6 thoughts on “Five bullish reversals you may have missed

  1. Cam
    Thanks for this timely article. So, what are the investment implications of this data?
    Overweight EM, European markets, overweight cheaper value stocks/Mid and small caps and limit tech exposure? Such a portfolio skew/mix would be tilted away from S&P 500 (large caps) and more towards an equal weighted portfolio?

    1. It depends on whether you want to be a momentum or value investor. Momentum investors should focus on FANG+ or Magnificent 7. Value investors can find bargains in US mid/small caps, EAFE (mostly Europe and Japan), and EM.

  2. The market has been going up for over a decade, so the Stochs have been high much more than low. This could make the oversold weekly recycling to neutral a bullish indicator, but overbought recycling to neutral didn’t signal much because prices kept going higher. What happens when we get into a true bear market that goes on for years? Do we see the opposite?
    Looking at long term weekly charts this does appear to happen. There are some really bad times where stochs stay in the lower half for a couple of years and times when recovering from a bear they stay in the upper half, but it only seems to make sense in the rear view mirror.
    $$HYIOAS is still low which is reassuring.

    1. We are in a true bear market as we discus this. It is simply a rolling bear market as pointed out by Liz Ann Saunders.
      In a rolling bear market, certain parts of the market correct. 2022 was the mega correction of the tech sector, which has now reversed. With the catching up of the tech sector, NQ has caught up with equal weighted S&P 500 in the last two years of the bear market.
      Now, it is the mid and small caps that are in a major, historical bear market. With it, are some more interest rate sensitive segments of the market like utilities, staples etc.
      Liz Ann Saunders is right. We are unlikely to see a classic bear market like history would dictate. Tech/big 7 may continue to be expensive. Tech will be bought with small 5-10% corrections, keeping the S&P 500 afloat. In the big 7, Tesla has rolled over, but Adobe and Microsoft are making new highs. Proximity bias dictates Apple will continue to be bought regardless (unless Buffet starts to offload).
      Having said that, would disciplined buying dictate buying what is cheap (e.g. small and mid cap/Big Pharma, EMs and overseas markets)? Isn’t this how true, contrarian investing supposed to work, or does it not? Sell what everyone is buy, but buy what no one wants to buy?
      Have we not seen many such movies before (buying the super expensive stuff and ignoring the cheap stuff?
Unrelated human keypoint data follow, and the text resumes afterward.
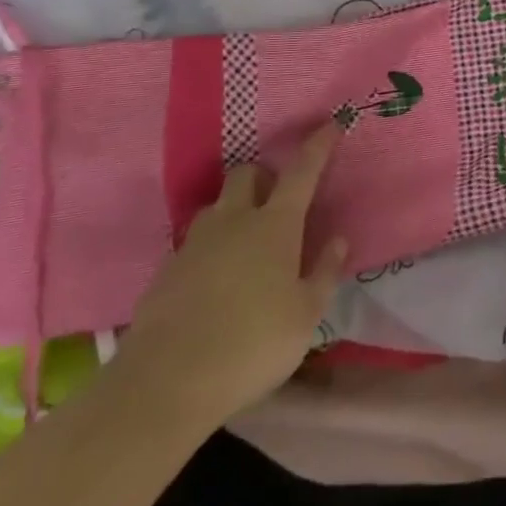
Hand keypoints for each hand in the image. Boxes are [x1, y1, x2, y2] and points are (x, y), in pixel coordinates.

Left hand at [114, 123, 349, 425]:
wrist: (167, 381)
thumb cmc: (252, 344)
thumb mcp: (306, 316)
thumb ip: (324, 272)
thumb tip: (338, 239)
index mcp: (276, 225)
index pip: (302, 171)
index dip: (318, 145)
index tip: (331, 124)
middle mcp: (235, 220)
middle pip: (247, 174)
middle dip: (263, 177)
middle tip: (276, 202)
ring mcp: (196, 241)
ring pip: (217, 205)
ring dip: (233, 211)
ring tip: (243, 244)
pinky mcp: (167, 268)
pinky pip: (193, 242)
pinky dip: (208, 248)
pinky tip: (212, 281)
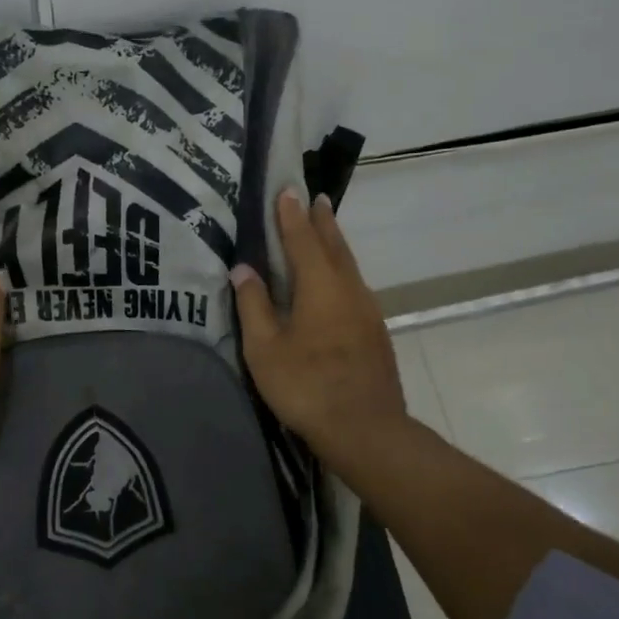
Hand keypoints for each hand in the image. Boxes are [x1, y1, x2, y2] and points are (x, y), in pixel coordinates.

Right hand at [230, 190, 408, 474]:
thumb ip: (253, 305)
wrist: (366, 429)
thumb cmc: (307, 385)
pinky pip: (354, 286)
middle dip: (321, 221)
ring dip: (335, 244)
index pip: (302, 239)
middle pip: (334, 246)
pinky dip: (342, 270)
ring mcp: (367, 311)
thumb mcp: (265, 348)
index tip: (287, 189)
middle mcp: (348, 289)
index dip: (291, 215)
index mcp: (320, 286)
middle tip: (315, 198)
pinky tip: (336, 283)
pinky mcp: (375, 333)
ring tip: (325, 229)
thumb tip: (243, 269)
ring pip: (349, 266)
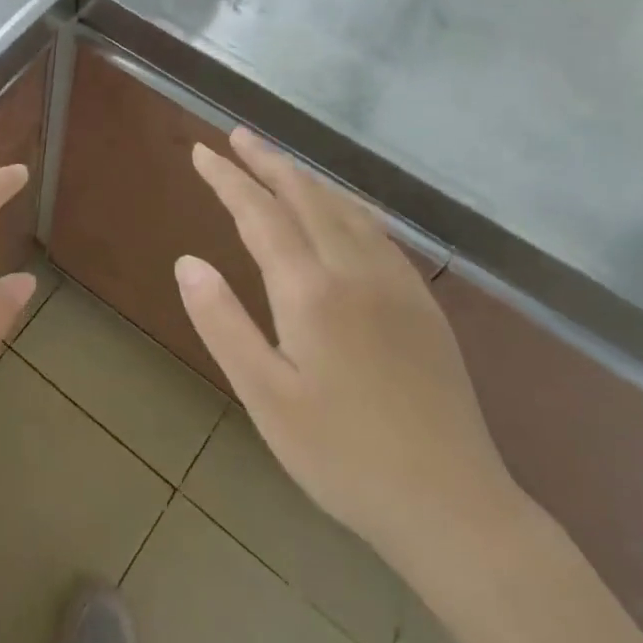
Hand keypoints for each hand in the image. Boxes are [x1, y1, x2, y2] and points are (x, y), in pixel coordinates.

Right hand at [178, 128, 519, 560]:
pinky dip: (345, 204)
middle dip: (268, 161)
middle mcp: (355, 271)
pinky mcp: (422, 303)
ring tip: (278, 162)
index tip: (202, 152)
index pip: (260, 214)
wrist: (454, 507)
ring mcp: (396, 284)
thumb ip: (222, 323)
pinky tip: (341, 210)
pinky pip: (376, 230)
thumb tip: (187, 262)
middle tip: (237, 136)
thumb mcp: (265, 398)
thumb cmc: (343, 456)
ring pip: (345, 207)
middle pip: (306, 196)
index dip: (228, 179)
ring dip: (306, 177)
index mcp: (311, 291)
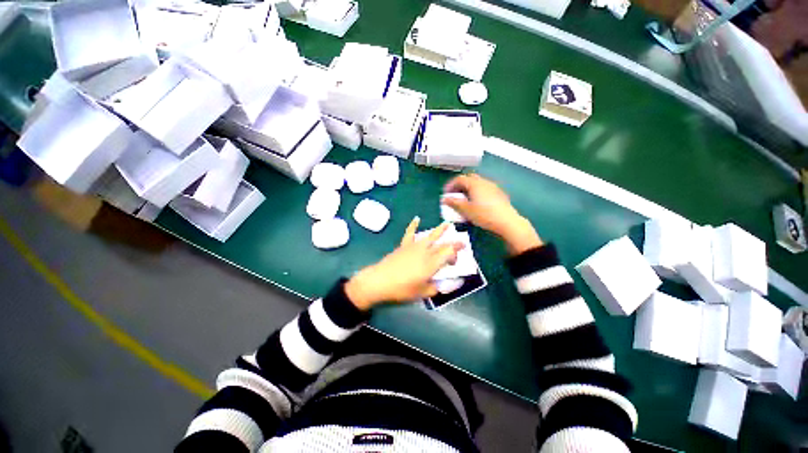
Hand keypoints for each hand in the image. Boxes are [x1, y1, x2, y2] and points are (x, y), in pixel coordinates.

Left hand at [345, 218, 464, 310]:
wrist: (380, 281)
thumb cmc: (402, 289)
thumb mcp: (422, 293)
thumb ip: (436, 288)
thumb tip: (446, 285)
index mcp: (432, 263)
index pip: (449, 253)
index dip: (456, 254)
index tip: (456, 262)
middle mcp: (425, 252)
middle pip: (442, 244)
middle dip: (453, 242)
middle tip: (462, 241)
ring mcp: (414, 247)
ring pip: (430, 236)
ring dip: (440, 230)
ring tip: (447, 224)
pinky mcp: (404, 246)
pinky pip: (410, 233)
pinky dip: (413, 226)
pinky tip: (416, 219)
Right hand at [442, 174, 542, 255]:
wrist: (507, 222)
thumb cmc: (484, 215)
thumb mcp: (466, 210)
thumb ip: (454, 203)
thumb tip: (445, 199)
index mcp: (475, 183)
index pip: (460, 179)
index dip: (450, 185)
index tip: (445, 193)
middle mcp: (484, 182)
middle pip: (469, 179)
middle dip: (460, 185)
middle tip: (454, 195)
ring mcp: (493, 187)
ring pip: (477, 184)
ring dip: (468, 189)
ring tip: (464, 200)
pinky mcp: (499, 194)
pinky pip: (484, 189)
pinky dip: (477, 193)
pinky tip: (477, 203)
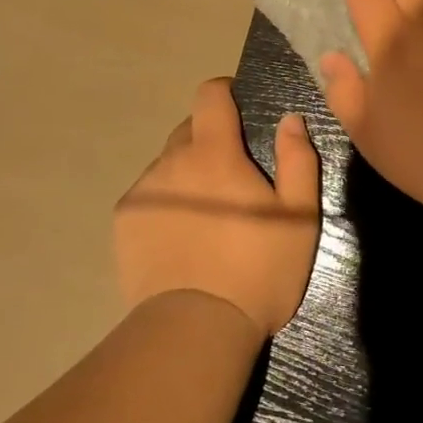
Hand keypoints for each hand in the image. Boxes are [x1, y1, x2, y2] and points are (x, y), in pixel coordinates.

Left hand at [114, 78, 320, 337]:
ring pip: (167, 164)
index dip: (224, 93)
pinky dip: (165, 202)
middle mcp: (171, 161)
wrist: (196, 329)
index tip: (238, 109)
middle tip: (232, 178)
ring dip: (187, 174)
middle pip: (189, 130)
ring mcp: (142, 191)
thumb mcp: (299, 216)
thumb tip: (290, 119)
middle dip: (210, 141)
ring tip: (206, 216)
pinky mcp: (123, 221)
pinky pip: (148, 194)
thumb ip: (297, 159)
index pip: (209, 95)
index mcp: (214, 152)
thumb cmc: (257, 270)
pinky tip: (180, 237)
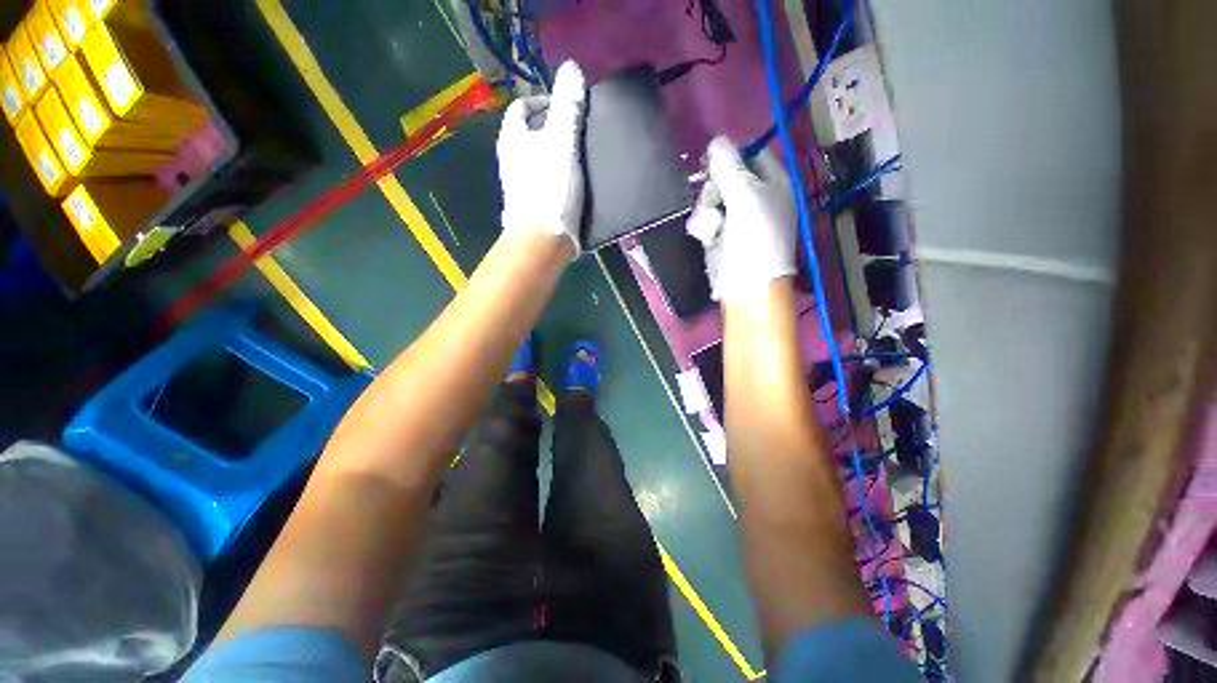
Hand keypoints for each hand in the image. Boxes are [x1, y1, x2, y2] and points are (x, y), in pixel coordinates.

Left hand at [497, 61, 586, 259]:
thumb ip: (567, 108)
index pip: (523, 108)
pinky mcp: (532, 206)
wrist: (543, 241)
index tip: (568, 109)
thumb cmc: (550, 189)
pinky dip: (558, 178)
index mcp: (512, 139)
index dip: (544, 102)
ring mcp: (520, 186)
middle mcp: (511, 160)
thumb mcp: (562, 143)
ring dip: (558, 156)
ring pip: (539, 160)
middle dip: (554, 130)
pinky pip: (545, 182)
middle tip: (580, 134)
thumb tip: (571, 68)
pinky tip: (576, 186)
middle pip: (531, 135)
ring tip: (582, 159)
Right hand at [686, 137, 796, 301]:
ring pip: (711, 199)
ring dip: (706, 211)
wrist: (747, 285)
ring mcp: (737, 217)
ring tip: (712, 227)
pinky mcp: (721, 235)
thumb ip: (729, 167)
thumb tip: (717, 140)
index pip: (751, 153)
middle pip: (726, 176)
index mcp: (774, 182)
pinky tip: (707, 237)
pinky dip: (704, 227)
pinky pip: (705, 219)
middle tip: (714, 201)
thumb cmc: (754, 238)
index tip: (711, 160)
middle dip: (714, 188)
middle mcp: (756, 197)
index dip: (731, 154)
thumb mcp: (745, 197)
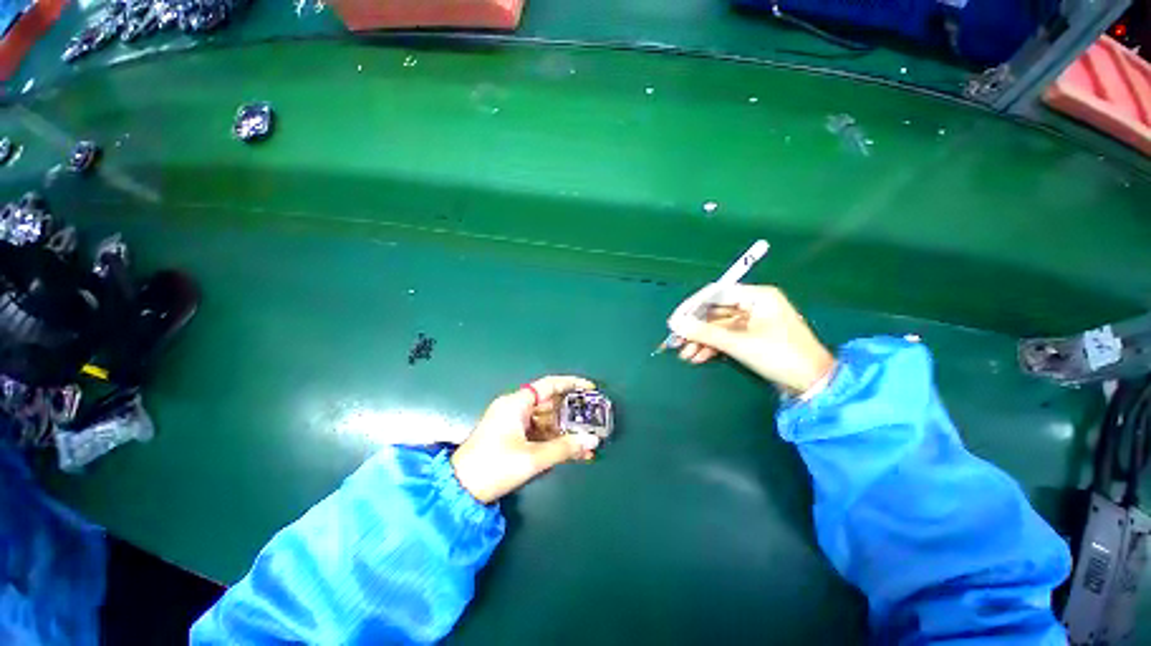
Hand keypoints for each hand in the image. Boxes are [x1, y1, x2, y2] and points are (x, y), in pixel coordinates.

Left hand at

      Here is another example of buying the super expensive stuff: Buying zero bound bonds in the last few years. Bonds are now much cheaper but we still buy expensive big 7, don’t we?

      1. I don’t know.
        The money has to come from somewhere and when things really get bad and correlations go to 1, everything goes down including safe haven gold.
        Right now 20 year yields are still in a rising channel, if that breaks to the downside I will get more nervous than I am already.
        Is the concept of a rolling bear market a new spin on this time is different?
        So maybe some stuff is being “juggled” but at some point everything comes down, we just aren’t there yet and nobody really knows when that will happen, but for me, if $$HYIOAS goes above 6 and starts making higher highs and higher lows, get really nervous. It happened in 2000, 2007 and 2015. 2020 it happened literally overnight, but covid was different in that we did not know how many millions or billions would die. This was not a financial threat from malinvestment, so it was different, but $$HYIOAS just spiked vertically giving no time to react.